İstenen görev 1
Aşağıdaki özdeyişler metnine göre şu soruları yanıtlayın:
(a) Saint-Simon'a göre ebediyete giden yol nereden geçer?
(b) Fildişi kulenin penceresi neden yapılmıştır?
(c) Oduncu gerçekten bir peri gördüğünde ne olmuş?
İstenen görev 2
Özdeyişler metnini son satırdan sonra aynı üslupla sürdürün.

Verilen metin
'''
Saint-Simon ebediyete giden yol tımarhaneden geçer diyor... tehlikeli bir durak tımarhane... bir çoğu cinnette karar kıldılar...
Söyleyecek sözü olan her zaman ve her yerde hürdür... var oldukça hürdür... fedakarlıksız hürriyet olmaz... hürriyet bir fedakarlık mirasına dayanır...
Bütün Kuranları yaksak bütün camileri kapatsak batı insanının gözünde haçlı seferlerinin yalın-kılıç ve tekbir getiren askerleriyiz...
Fildişi kulenin penceresi pembe kristal... insanlar güzel görünür oradan... insanları sevmek için onlardan kaçmak gerek...
Saadet mevsimlerin dışında yaşamak...
Tecrübe güvensizlik yaratır...
Yalnız sevenin gönlü sevilende sonsuz meziyetler bulur ve görür...
Oduncu ormanda gördüğü perilerden söz edermiş her akşam... bir akşam gerçekten bir peri görmüş ve nutku tutulmuş...
Saadetimi başkalarının ıstırapları üzerine kuramam...
'''
Sağlanan veriler
'''
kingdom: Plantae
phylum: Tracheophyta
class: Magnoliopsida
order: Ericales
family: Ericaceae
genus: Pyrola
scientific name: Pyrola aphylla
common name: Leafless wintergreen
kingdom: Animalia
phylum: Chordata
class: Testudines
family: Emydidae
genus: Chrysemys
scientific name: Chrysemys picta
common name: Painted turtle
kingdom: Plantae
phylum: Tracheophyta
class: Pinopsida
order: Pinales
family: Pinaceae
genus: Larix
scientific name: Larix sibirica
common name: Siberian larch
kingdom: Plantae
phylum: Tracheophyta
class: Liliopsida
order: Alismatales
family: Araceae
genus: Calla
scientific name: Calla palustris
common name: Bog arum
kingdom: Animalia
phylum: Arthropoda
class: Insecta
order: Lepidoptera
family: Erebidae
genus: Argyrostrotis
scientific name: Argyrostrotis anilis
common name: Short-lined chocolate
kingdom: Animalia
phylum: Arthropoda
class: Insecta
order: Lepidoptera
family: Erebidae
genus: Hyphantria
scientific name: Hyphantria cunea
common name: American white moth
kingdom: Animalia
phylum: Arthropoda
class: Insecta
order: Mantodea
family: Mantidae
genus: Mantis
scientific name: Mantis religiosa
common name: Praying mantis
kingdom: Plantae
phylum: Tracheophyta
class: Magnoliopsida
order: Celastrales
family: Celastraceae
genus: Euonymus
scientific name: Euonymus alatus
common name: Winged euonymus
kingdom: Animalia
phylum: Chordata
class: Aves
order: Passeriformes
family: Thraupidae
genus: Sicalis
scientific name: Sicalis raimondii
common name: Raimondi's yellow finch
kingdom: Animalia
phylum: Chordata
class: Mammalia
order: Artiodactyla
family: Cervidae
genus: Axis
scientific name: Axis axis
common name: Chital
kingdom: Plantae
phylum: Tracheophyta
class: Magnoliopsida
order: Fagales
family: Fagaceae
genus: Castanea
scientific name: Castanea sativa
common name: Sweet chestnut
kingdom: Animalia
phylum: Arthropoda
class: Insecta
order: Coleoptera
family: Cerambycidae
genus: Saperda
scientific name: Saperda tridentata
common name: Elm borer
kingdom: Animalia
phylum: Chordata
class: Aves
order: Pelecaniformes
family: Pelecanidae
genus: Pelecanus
'''
Yanıt 1
(a) Tımarhaneden geçer.
(b) Pembe kristalden.
(c) Nutku tutulmuş.

Yanıt 2
Aşka giden yol daima dikenlidir... aşka ve kutsiyete... bir alev denizinden geçerek varılmış vuslat gerçek vuslattır...
Günahlar gözyaşlarında yıkanır... bütün kırgınlıklar gözyaşlarında erir... gözyaşlarında yani aşkta...
insanlar mağaralara zincirli... sırtları kapıya dönük ve duvarda gölgeler... aşk bu zinciri kıran büyü... mağaradakiler öylesine alışmış ki karanlığa kurtulanları küfürleri ile kovarlar...
Yaşamadan öldü... başkalarını yaşatmak için öldü... başkalarında yaşamak için öldü...
Hayatım katır ahırında serenad vermekle geçti... domuzları kutsal kitaplarla besledim ve itleri kalbimle...
Sevgi garip bir yangın... yaşaması için büyümesi gerek... o yangına her şeyini atacaksın... zamanını-gururunu-dehanı... ve kül olacaksın... insanlar ondan korkuyor ondan yaşamıyorlar... sonsuz karşısında cücenin korkusu...
Dilenmek uçurum gibi ayırır insanları... tahtıravalli dengesini kaybeder... karşındaki tepeden bakar yüzüne... merhametle bakar...
Dinsizlik... en yiğit orduyu en miskin sürü haline getiren veba...
Ben kapısı her çalana açık mabet gibiydim... gerçek dostlarım gelmediler... ve mabet katır sinekleriyle doldu...
Cevaplarımız suallerle hudutlu... sorulan sorular hep aynı olunca cevaplarda büyük bir tazelik aramak boş...
ideolog içtimai sınıfın emrinde hakikat ile yalanı uzlaştırarak bağlandığı sınıfı şuurlandıran bir nevi uzmandır...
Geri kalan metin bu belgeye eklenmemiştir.